Beta-adrenergic blockers are generally considered to be contraindicated in patients with heart failure because of their negative inotropic effect. Sympathetic activation, however, is associated with an adverse prognosis in patients with heart failure. This observation has led to studies of the role of beta blockers in this population. Haim and associates evaluated the long-term effects of beta-blocker therapy in patients with coronary artery disease and heart failure in New York Heart Association (NYHA) functional classes II and III (see the accompanying table).
|Class I||No symptoms|
|Class II||Mild symptoms; patient can tolerate strenuous physical activity|
|Class III||Moderate symptoms; patient can only tolerate mild to moderate activity|
|Class IV||Severe symptoms; patient is symptomatic at rest|
Using a population from the registry for a trial of the lipid-lowering agent bezafibrate, the authors compared a group of 1,109 patients in NYHA classes II and III who were receiving beta-blocker therapy at the time of enrollment with a group of 2,116 patients in NYHA classes II and III who were not receiving beta blockers. The beta-blocker dosages were not recorded.
The four-year mortality rate in the patients treated with beta blockers was 9 percent, significantly lower than the 17 percent mortality rate in patients not receiving beta blockers. The cardiac mortality rate was 5 percent in patients treated with beta blockers, compared with a rate of 11 percent in patients not receiving beta blockers. Multivariate analysis revealed that the lower mortality risk associated with beta blockers remained highly significant after adjusting for concomitant therapy with digoxin, diuretics, nitrates or angiotensin converting enzyme (ACE) inhibitors. The lower mortality rates were significant regardless of the patient's sex, history of previous myocardial infarction or NYHA class (II or III).

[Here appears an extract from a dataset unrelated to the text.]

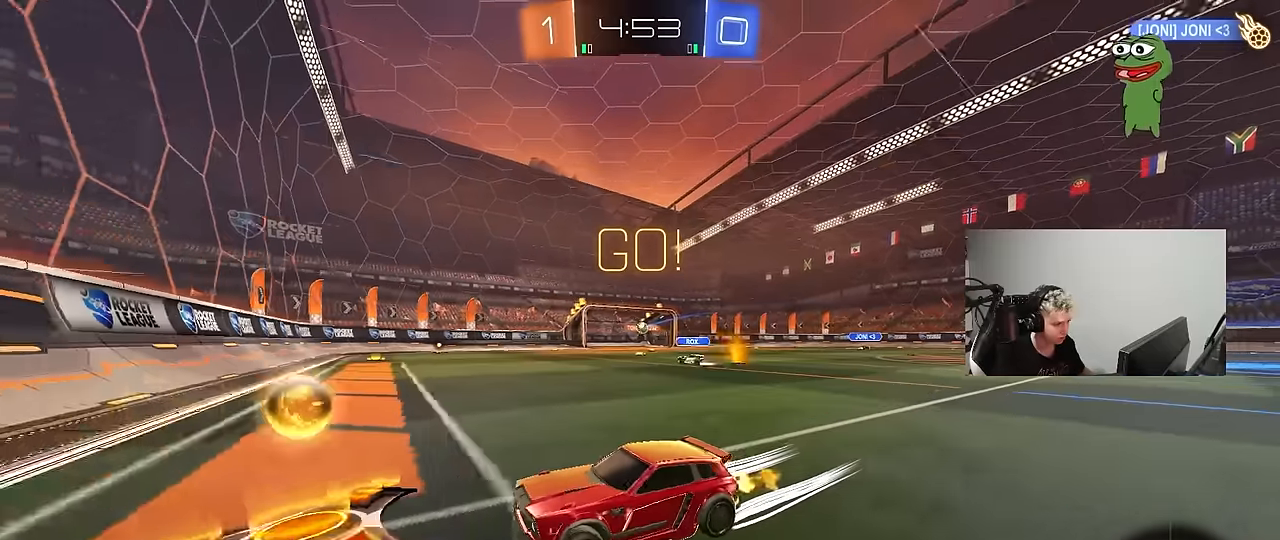
{"keys": ["w"], "mouse": [], "mouse_move": "still", "events": [[50, "shift", "up"], [334, "mouse_left", "down"], [384, "d", "up"], [484, "mouse_left", "up"]]}
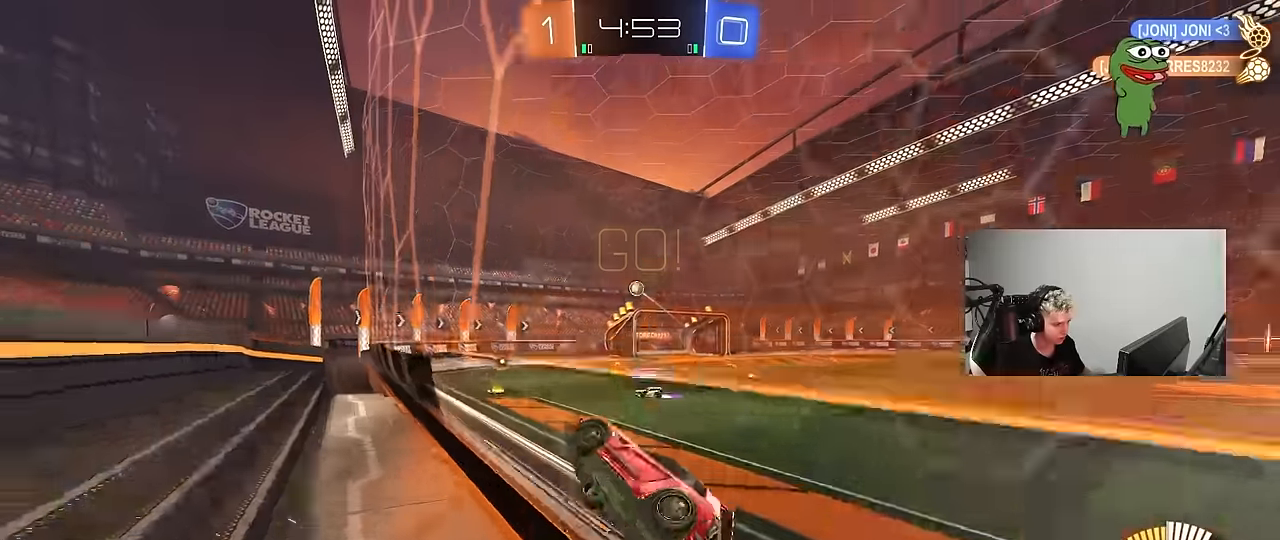
{"keys": ["d", "w"], "mouse": [], "mouse_move": "still", "events": [[67, "d", "down"], [167, "shift", "down"], [300, "d", "up"], [300, "shift", "up"], [500, "d", "down"]]}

The authors conclude that patients with ischemic heart failure (NYHA functional classes II and III) who were treated with beta blockers had a 38 percent lower risk for all-cause mortality and a 39 percent lower risk for cardiac mortality than their counterparts who were not treated with beta blockers.
editor's note: The deterioration of cardiac function that occurs with heart failure is secondary to compensatory mechanisms, including neurohormonal activation involving the sympathetic nervous system and the renin-angiotensin-aldosterone hormonal axis. Such protracted alterations lead to ventricular dilatation, increased myocardial energy demand, impaired diastolic function, systemic vasoconstriction, arrhythmias and heart failure. Halting these events with ACE inhibitors slows the progression of heart failure. Beta-adrenergic blockers may do the same, as well as exert antiarrhythmic effects.
Compared with first-generation beta blockers, second-generation agents selective for beta1 receptors, which include metoprolol, atenolol, bisoprolol and betaxolol, are not as likely to produce systemic vasoconstriction. Thus, they may be of benefit in patients with heart failure when they are used in combination with ACE inhibitors. Third-generation beta blockers, which include carvedilol, labe-tolol, pindolol and sotalol, may have even better myocardial protective properties. Slow titration of beta-blocker therapy is important in these patients, and symptomatic improvement, possibly preceded by a period of decompensation, may require up to three months. It is becoming clear that selected beta blockers can be used in combination with ACE inhibitors in the treatment of mild to moderate heart failure. This approach may delay progression of heart failure and improve survival.—r.s.